Chef Space president Tom Murro said the organzation plans to the funds towards expansion.
Chef Space president Tom Murro said the organzation plans to the funds towards expansion.

Chef Space, a small-business incubator that provides access to kitchens, equipment and other resources, has received $330,000 in federal funds to expand. 

U.S. Rep. John Yarmuth pursued the community projects funding, formerly known as earmark funds, on behalf of Chef Space. He said the business accelerator in west Louisville’s Russell neighborhood was an ideal candidate. 

“These are opportunities for members of Congress to bring resources to the things they know best in their district, to address the greatest needs as well as the greatest opportunities,” Yarmuth said. 

Part of the reason Yarmuth advocated for Chef Space to receive this funding is because he has been able to watch it grow and show its worth during his time in office. 

“It’s really easy to see the benefit of it, it’s really easy to understand how it works," Yarmuth said. "And now Chef Space has a track record that guarantees how it works."

Since its 2015 launch, Chef Space has helped more than 100 businesses get started and gain traction to operate on their own.

“We’ve got over 20 businesses in the local community fully independent, some of those even have multiple locations now,” Chef Space president Tom Murro said. “Just last year we were able to graduate five businesses, and during COVID, the height of COVID, we had three businesses graduate.”

The communal kitchen space has served catering companies, food trucks, meal prep companies and businesses making packaged products, Murro said.

At the 13,000-square-foot facility, business owners from both the food and cosmetic industries are able to access resources such as convection ovens, food processors, mixers and storage space. 

“Besides just having commissary space for rent, we have education, technical assistance, in-house lending, all these things that help get a business from launch and emerging to the growth phase,” Murro said. 

Because businesses are able to access communal space, equipment and other resources, Murro said overhead costs are significantly decreased. 

This leaves more room for growth and less concern about the thin profit margins in the food industry.

Chef Space currently has a waitlist of emerging entrepreneurs seeking assistance. 
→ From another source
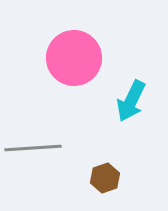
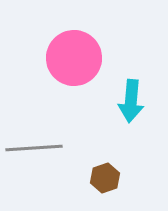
cyan arrow: rotated 21 degrees counterclockwise
gray line: moved 1 px right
Murro said the federal funding will enable Chef Space to support more small businesses and help existing members with needs such as packaging.

“Logistics for distribution, for storage, will allow some of the current brands to grow past the bottlenecks that they have, but also be able onboard 12 additional clients,” Murro said.

Helping as many businesses as possible reach the growth phase is Chef Space’s main goal, he added.